4. A device as claimed in claim 3 wherein the annular deflector member is slidable in slots in the tubular body, the slots further acting as said aperture(s) via which, in use, fluid is diverted through the body to bypass the sealing means.

5. A device as claimed in claim 3 wherein there is further provided an actuator assembly including a housing connected to the upper end of the tubular body and housing the actuator therein; the actuator assembly further including an energisable coil connected to a socket for the wireline; and the actuator comprising a shaft carrying at its lower end the annular deflector member, and carrying a magnetic means at its upper end which is located within the conductor coil for effecting electromagnetic actuation of the actuator.

6. A device as claimed in claim 3 wherein there is further provided an actuator assembly including a housing connected to the upper end of the tubular body and housing the actuator therein; the actuator assembly further including an electric motor connected to a socket for the wireline; and the actuator comprising a shaft carrying the annular deflector member at its lower end and being actuable by means of the electric motor.

7. A fluid operable borehole cutting device comprising the wireline conveyable device as claimed in claim 1 and a fluid operable cutting assembly connected at the lower end of said tubular body.

8. A fluid operable borehole cutting device comprising the wireline conveyable deice as claimed in claim 6 and a fluid operable cutting assembly connected at the lower end of said tubular body.

9. A device as claimed in claim 4 wherein there is further provided an actuator assembly including a housing connected to the upper end of the tubular body and housing the actuator therein; the actuator assembly further including an energisable coil connected to a socket for the wireline; and the actuator comprising a shaft carrying at its lower end the annular deflector member, and carrying a magnetic means at its upper end which is located within the conductor coil for effecting electromagnetic actuation of the actuator.

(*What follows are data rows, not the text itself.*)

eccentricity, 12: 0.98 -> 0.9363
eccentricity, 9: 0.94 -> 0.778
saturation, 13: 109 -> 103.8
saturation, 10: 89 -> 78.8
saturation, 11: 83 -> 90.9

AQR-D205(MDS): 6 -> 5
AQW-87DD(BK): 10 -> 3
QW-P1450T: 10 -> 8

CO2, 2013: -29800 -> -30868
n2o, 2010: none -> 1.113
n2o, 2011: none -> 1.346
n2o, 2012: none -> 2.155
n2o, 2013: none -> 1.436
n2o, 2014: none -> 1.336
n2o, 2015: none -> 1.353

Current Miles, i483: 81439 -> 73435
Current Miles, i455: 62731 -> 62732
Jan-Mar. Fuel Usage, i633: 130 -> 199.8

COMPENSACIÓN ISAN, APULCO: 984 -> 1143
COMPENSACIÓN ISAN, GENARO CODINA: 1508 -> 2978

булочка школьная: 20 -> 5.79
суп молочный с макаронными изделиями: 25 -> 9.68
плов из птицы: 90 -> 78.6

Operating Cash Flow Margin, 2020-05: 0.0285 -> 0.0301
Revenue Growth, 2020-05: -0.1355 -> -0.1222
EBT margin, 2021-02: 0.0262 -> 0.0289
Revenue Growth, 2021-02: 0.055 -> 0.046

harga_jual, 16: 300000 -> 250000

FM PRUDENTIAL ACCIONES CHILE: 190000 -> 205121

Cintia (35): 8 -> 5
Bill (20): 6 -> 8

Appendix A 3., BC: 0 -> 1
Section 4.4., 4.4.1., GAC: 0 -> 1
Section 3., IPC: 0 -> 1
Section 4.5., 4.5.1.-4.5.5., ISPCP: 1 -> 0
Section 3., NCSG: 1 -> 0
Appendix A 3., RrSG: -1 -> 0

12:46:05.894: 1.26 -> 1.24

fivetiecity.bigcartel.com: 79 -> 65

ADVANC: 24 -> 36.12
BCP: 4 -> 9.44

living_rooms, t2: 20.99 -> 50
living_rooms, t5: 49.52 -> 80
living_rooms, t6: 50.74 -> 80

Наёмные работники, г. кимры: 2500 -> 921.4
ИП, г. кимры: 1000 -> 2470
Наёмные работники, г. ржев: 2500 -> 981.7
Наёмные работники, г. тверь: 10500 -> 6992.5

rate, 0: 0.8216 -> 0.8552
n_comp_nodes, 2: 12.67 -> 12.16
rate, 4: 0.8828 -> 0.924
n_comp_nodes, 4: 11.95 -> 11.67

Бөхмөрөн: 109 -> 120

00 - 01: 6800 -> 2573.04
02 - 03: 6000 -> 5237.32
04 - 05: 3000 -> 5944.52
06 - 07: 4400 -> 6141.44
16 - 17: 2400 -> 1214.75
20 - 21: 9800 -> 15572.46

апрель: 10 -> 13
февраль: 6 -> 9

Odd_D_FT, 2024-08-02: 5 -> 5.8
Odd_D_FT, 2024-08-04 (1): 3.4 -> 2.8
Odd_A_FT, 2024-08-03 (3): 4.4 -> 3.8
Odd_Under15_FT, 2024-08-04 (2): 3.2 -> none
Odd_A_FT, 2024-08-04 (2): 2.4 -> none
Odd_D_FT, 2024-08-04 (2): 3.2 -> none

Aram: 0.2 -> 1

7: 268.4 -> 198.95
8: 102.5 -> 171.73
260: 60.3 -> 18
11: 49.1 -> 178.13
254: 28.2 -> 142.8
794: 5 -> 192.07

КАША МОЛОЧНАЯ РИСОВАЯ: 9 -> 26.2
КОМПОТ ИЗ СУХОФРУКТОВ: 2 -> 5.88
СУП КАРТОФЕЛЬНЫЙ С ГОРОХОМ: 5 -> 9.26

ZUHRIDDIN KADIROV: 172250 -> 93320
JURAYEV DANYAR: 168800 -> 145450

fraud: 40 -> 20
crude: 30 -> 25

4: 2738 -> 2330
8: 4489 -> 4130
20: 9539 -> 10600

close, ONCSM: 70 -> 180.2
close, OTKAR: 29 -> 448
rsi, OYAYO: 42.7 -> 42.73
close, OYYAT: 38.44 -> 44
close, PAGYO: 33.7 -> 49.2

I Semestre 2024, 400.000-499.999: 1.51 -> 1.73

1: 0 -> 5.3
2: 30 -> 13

10. A device as claimed in claim 4 wherein there is further provided an actuator assembly including a housing connected to the upper end of the tubular body and housing the activator therein; the actuator assembly further including an electric motor connected to a socket for the wireline; and the actuator comprising a shaft carrying the annular deflector member at its lower end and being actuable by means of the electric motor.

11. A fluid operable borehole cutting device comprising the wireline conveyable device as claimed in claim 2 and a fluid operable cutting assembly connected at the lower end of said tubular body.

12. A fluid operable borehole cutting device comprising the wireline conveyable deice as claimed in claim 3 and a fluid operable cutting assembly connected at the lower end of said tubular body.

13. A fluid operable borehole cutting device comprising the wireline conveyable deice as claimed in claim 4 and a fluid operable cutting assembly connected at the lower end of said tubular body.

14. A fluid operable borehole cutting device comprising the wireline conveyable deice as claimed in claim 5 and a fluid operable cutting assembly connected at the lower end of said tubular body.